Saturday, April 21, 2007

Dani Beograd to Bond

For the Belgrade component of this travel blog I'm going to describe a few relatively unrelated things.

1 - The Three Cats Hostel is probably my favourite hostel ever (possibly tied with the Orbit in L.A.). The owner met us at the bus station. He looks like a Viking: probably 6'4" 220 Ibs., long wavy red hair, a long time smoker's face, pretty major facial hair, and an obvious grudge against the government (which I could certainly understand). He doesn't say much, but when he does it's cool. Favourite quote: "Are you stupid or just American?!" (to this American guy that hangs out there all the time). He taught us his name as follows: "Laden... as in Osama bin Laden". He didn't laugh when I said that I was Ben as in Osama Ben Laden. But then most of you probably wouldn't have either. There are about 10 beds in the place, the internet is free, and everyone is relaxed, good natured, and cool. The beer's in the fridge if you want it. Everyone watched a pirated copy of Grindhouse the night we arrived... except the three of us who had gone to nap (a plan which went awry when it turned into a full night's sleep) and didn't hear about it until the next day. I was disappointed.

2 - It's a dynamic and bustling, self-possessed metropolis. It's neither a museum nor an antique... in that way it seemed more North American to me than any of the other cities we had visited so far. At the same time you feel the weight of history and pride in the people themselves. This is both a positive and a negative (the negative side of things really stood out to me coming from Sarajevo): There's no war guilt and even a sense of victimization regarding the way things ended up happening through the 90s. A locally published guidebook talked about the "NATO aggression of '95"... though maybe it was a weird translation. Brent had a weird experience too when a money exchange clerk told him that he should really not be wearing his Croatia patch so visibly on his backpack. Does time in fact soothe all sorrow? The positive side of that is that it lends a real vibrancy and vivacity to the atmosphere on the streets, in the cafes and in the bars. The culture seems more alive and unburdened than I've seen elsewhere.

3 - The night life is better than the day life.

4 - Tito's grave (which is not clearly marked on any maps though apparently has an entire museum built around it) closes at 3pm. It's stupid. We wasted a trip (got there at 3:02 and met a completely unsympathetic guard).

5 - I could have stayed much longer... the impressions I've written are really just inklings and I'd have loved to explore them more deeply.

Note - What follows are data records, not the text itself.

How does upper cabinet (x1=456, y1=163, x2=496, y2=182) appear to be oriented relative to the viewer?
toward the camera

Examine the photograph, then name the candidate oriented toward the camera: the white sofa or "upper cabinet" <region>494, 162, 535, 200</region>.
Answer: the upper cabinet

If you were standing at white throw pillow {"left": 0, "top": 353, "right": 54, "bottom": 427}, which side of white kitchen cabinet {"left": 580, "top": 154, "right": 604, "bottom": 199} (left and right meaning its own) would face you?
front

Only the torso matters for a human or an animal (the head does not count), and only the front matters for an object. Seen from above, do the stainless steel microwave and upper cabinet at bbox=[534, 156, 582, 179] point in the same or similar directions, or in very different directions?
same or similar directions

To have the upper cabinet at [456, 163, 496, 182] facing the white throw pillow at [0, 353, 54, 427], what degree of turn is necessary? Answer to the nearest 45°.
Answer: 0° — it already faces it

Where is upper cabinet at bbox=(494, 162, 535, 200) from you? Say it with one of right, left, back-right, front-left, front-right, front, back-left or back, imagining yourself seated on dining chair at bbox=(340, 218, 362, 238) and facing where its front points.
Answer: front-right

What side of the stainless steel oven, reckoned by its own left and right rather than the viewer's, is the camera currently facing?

Yesterday night at 9 we caught a sleeper train to Sofia (from where I'm writing). As Brent sees it we were basically in the same car that James Bond was in From Russia with Love. It was pretty awesome and very comfortable. The conductor was probably the nicest old man I've ever met. He took good care of us. I slept well. Karin had some trouble brushing her teeth, but I'll let her tell you about that if you're interested. Ask her about it. And also about then night when she fell backwards into a bush and couldn't stand up again because her backpack was too heavy (we have a very good picture).

Apparently we might be sharing a room with a Romanian hip hop group. They seem like dicks. I hope that doesn't happen.